== Segment start ==

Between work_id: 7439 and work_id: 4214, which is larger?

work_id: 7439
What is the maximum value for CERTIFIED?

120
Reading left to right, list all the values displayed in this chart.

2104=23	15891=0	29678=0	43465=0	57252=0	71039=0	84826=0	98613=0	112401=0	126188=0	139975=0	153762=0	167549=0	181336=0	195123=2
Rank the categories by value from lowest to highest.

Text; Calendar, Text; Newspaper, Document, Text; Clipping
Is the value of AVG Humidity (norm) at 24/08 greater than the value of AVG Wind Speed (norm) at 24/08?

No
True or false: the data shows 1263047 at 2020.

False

== Segment end ==
== Segment start ==

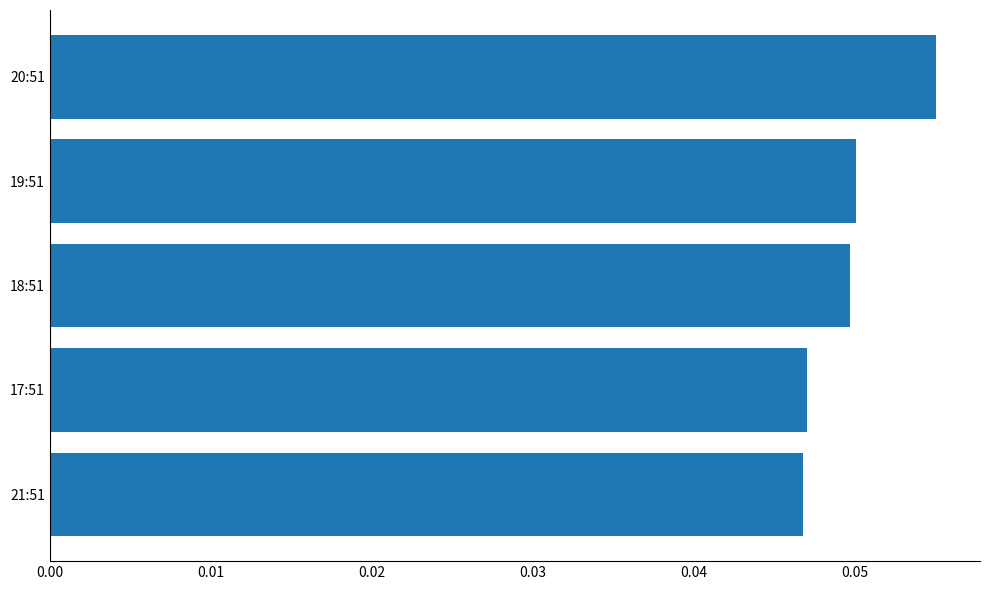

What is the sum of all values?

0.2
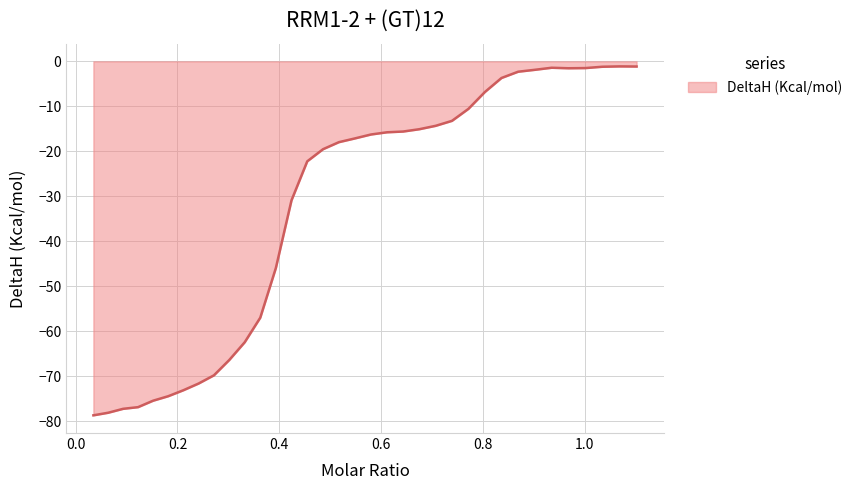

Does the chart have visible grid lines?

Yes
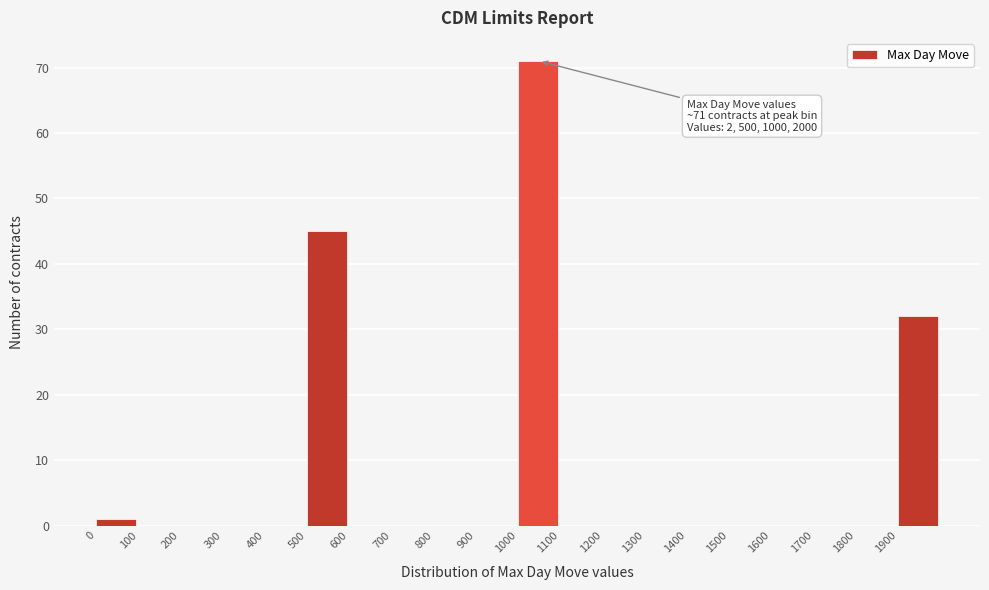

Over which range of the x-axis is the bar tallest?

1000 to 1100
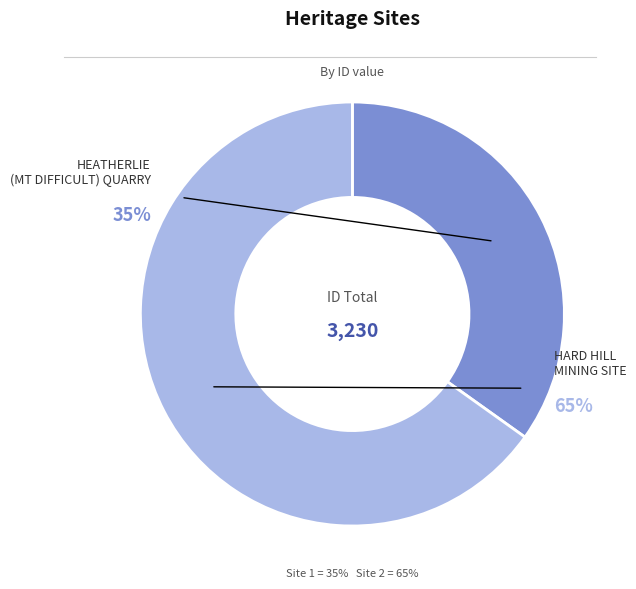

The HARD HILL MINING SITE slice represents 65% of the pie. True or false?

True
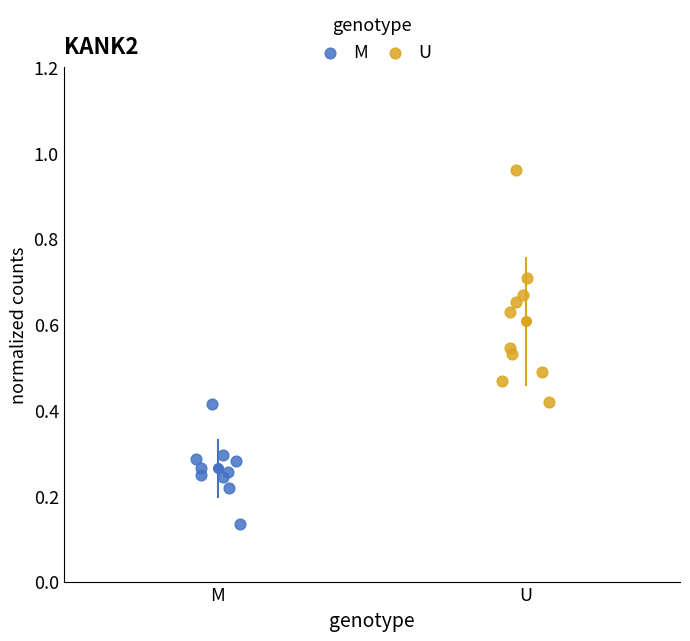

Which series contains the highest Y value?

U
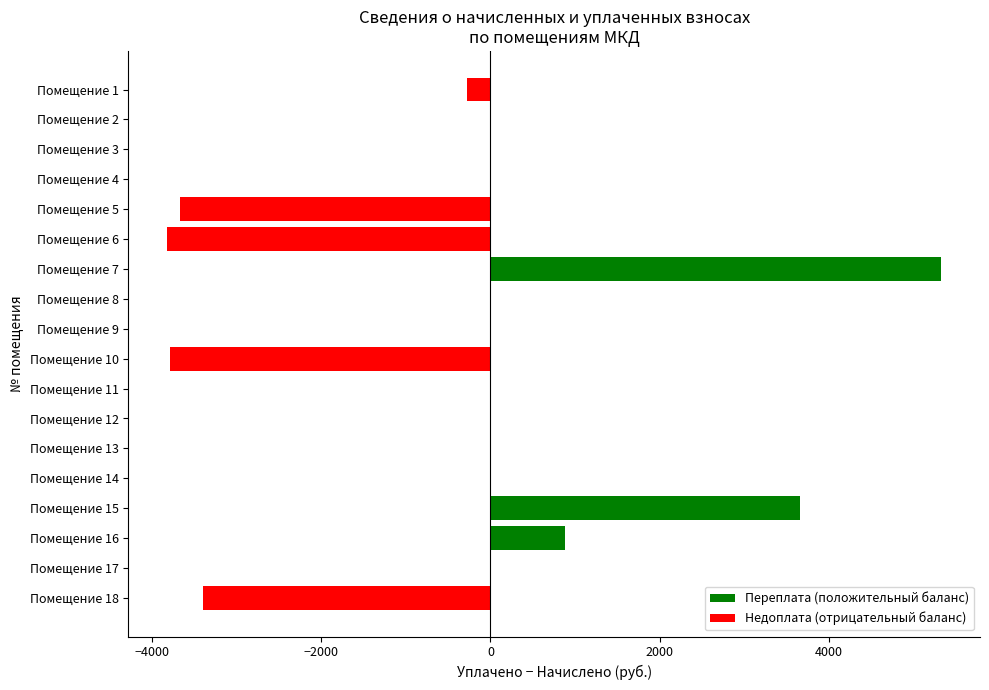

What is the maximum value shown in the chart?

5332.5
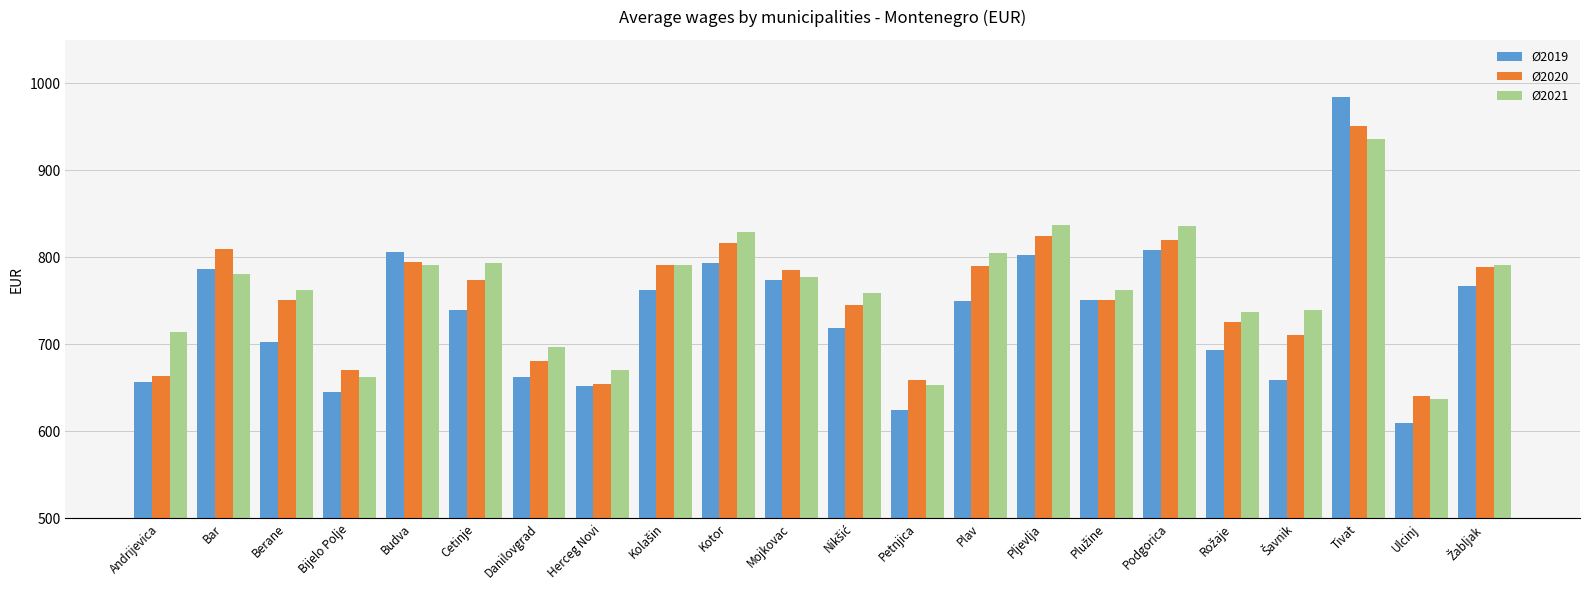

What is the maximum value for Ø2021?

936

== Segment end ==

_Action item:_
Rewrite the records from the line with "Between work_id: 7439" up to and including the line with "True or false: the", putting "Sort" in place of "Rank" and keeping everything else the same.

_Solution:_
Between work_id: 7439 and work_id: 4214, which is larger?

work_id: 7439
What is the maximum value for CERTIFIED?

120
Reading left to right, list all the values displayed in this chart.

2104=23	15891=0	29678=0	43465=0	57252=0	71039=0	84826=0	98613=0	112401=0	126188=0	139975=0	153762=0	167549=0	181336=0	195123=2
Sort the categories by value from lowest to highest.

Text; Calendar, Text; Newspaper, Document, Text; Clipping
Is the value of AVG Humidity (norm) at 24/08 greater than the value of AVG Wind Speed (norm) at 24/08?

No
True or false: the data shows 1263047 at 2020.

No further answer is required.